The journey to a clinic can also be long – often up to a 30-minute drive, depending on the camping location – and dependent on having a vehicle available. When they reach a facility, perhaps a primary health center (PHC), their case may require a referral – and even more time is wasted, says Ngoh.
Today, Kalpana Rani, midwifery coordinator for UNFPA, is on duty at the PHC in Cox’s Bazar Refugee Camp No. 4, about a 20-minute drive from Friendship. It serves a population of almost 9,000 people, with approximately 50 babies born every month. In November, three women died: two from preeclampsia and one from postpartum hemorrhage, Rani says.
A worn wooden birthing chair rests against the window, and above a narrow bed hangs a thick rope, marked by the hands that previously held it. It is traditional to use a rope for a home birth and having one here makes women feel more comfortable, she says.
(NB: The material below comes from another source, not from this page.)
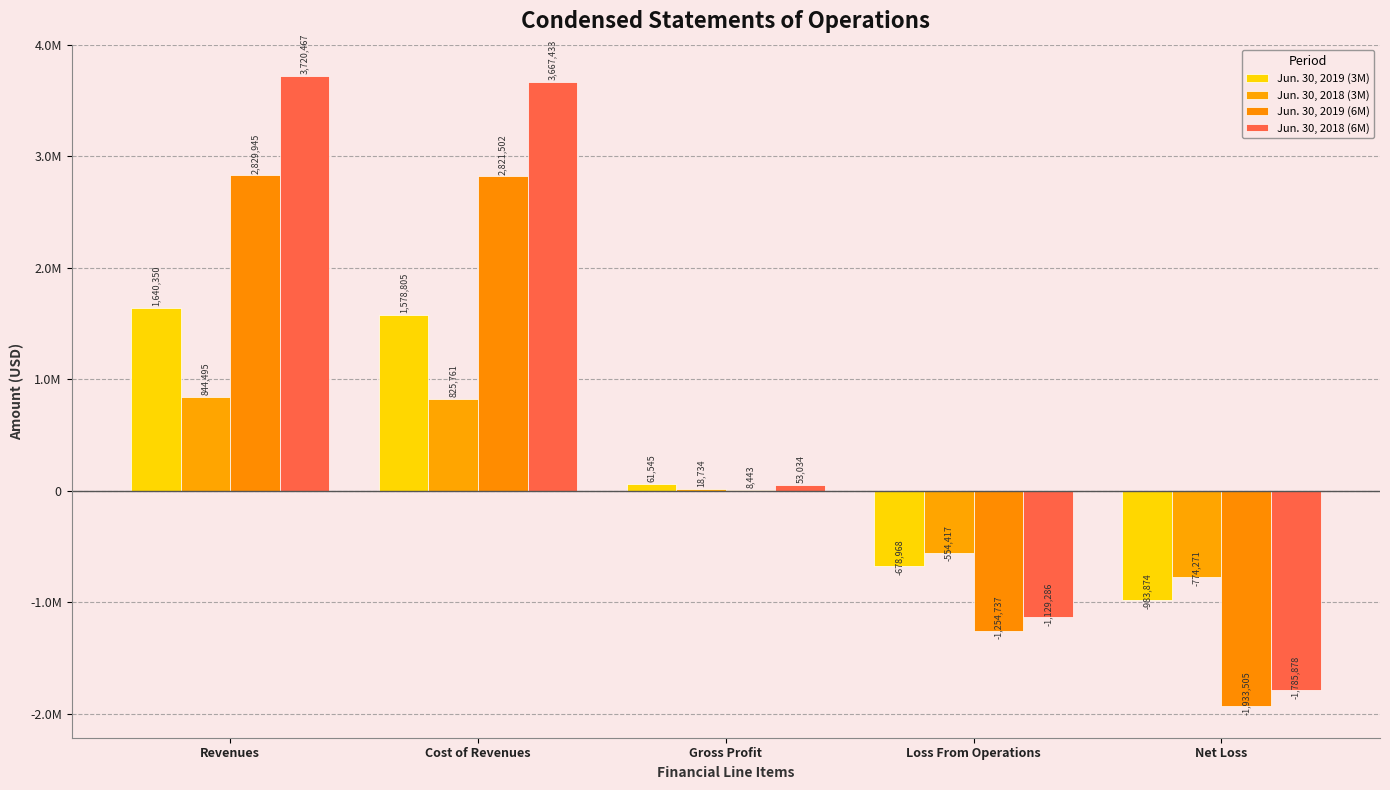

Which series has the largest total across all categories?

Jun. 30, 2018 (6M)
Rani trains and supports other midwives in convincing communities of the benefits of maternal health care. “They advise the mother and build trust,” she says. Because of her work, she sees her husband, a long bus ride away in Dhaka, for only an hour a week.
It’s small units like this one, tucked away at the back of a larger clinic, where cats roam the concrete floors and the heat seems to float in the hallways, that refer patients with suspected complications to Friendship.
A few nights earlier, during her Sunday evening shift at Friendship, in a room with just three beds, Akter had six patients in labor, six needing C-sections and five women awaiting blood transfusions. “It wasn’t a good feeling because everyone was on active duty, so it’s not like you can prioritize this over this. It’s a shame they have to wait,” she says.
Nowadays it is quieter and she can spend more time with patients like Begum. Akter places a stethoscope in the as-yet-unnamed newborn’s heart and contacts Begum about her postpartum pain. The mother goes home later today, with a difficult future ahead, but with a healthy daughter.